Reproduce all entries verbatim, with nothing added or dropped.

● **Material provided**
========================

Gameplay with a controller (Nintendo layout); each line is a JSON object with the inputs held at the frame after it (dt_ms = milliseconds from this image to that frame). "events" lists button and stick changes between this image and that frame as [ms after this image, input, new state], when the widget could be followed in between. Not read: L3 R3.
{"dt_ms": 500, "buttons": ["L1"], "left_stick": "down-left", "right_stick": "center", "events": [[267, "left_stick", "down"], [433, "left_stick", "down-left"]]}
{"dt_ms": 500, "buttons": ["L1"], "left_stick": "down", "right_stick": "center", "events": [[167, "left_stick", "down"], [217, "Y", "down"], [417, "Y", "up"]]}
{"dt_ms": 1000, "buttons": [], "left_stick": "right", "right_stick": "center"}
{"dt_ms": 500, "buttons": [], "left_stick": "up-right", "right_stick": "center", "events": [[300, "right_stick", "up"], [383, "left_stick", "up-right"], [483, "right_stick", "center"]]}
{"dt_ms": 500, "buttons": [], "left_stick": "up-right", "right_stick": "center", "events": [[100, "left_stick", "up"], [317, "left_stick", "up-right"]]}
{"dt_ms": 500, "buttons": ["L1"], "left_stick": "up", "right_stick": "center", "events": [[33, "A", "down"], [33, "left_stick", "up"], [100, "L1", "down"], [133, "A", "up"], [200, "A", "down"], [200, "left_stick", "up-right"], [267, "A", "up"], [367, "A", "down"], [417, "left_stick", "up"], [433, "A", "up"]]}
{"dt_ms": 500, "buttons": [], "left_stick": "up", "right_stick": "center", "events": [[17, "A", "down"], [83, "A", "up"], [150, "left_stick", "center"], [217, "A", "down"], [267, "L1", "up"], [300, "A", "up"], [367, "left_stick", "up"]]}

========================

● **Result**
Gameplay with a controller (Nintendo layout); each line is a JSON object with the inputs held at the frame after it (dt_ms = milliseconds from this image to that frame). "events" lists button and stick changes between this image and that frame as [ms after this image, input, new state], when the widget could be followed in between. Not read: L3 R3.
{"dt_ms": 500, "buttons": ["L1"], "left_stick": "down-left", "right_stick": "center", "events": [[267, "left_stick", "down"], [433, "left_stick", "down-left"]]}
{"dt_ms": 500, "buttons": ["L1"], "left_stick": "down", "right_stick": "center", "events": [[167, "left_stick", "down"], [217, "Y", "down"], [417, "Y", "up"]]}
{"dt_ms": 1000, "buttons": [], "left_stick": "right", "right_stick": "center"}
{"dt_ms": 500, "buttons": [], "left_stick": "up-right", "right_stick": "center", "events": [[300, "right_stick", "up"], [383, "left_stick", "up-right"], [483, "right_stick", "center"]]}
{"dt_ms": 500, "buttons": [], "left_stick": "up-right", "right_stick": "center", "events": [[100, "left_stick", "up"], [317, "left_stick", "up-right"]]}
{"dt_ms": 500, "buttons": ["L1"], "left_stick": "up", "right_stick": "center", "events": [[33, "A", "down"], [33, "left_stick", "up"], [100, "L1", "down"], [133, "A", "up"], [200, "A", "down"], [200, "left_stick", "up-right"], [267, "A", "up"], [367, "A", "down"], [417, "left_stick", "up"], [433, "A", "up"]]}
{"dt_ms": 500, "buttons": [], "left_stick": "up", "right_stick": "center", "events": [[17, "A", "down"], [83, "A", "up"], [150, "left_stick", "center"], [217, "A", "down"], [267, "L1", "up"], [300, "A", "up"], [367, "left_stick", "up"]]}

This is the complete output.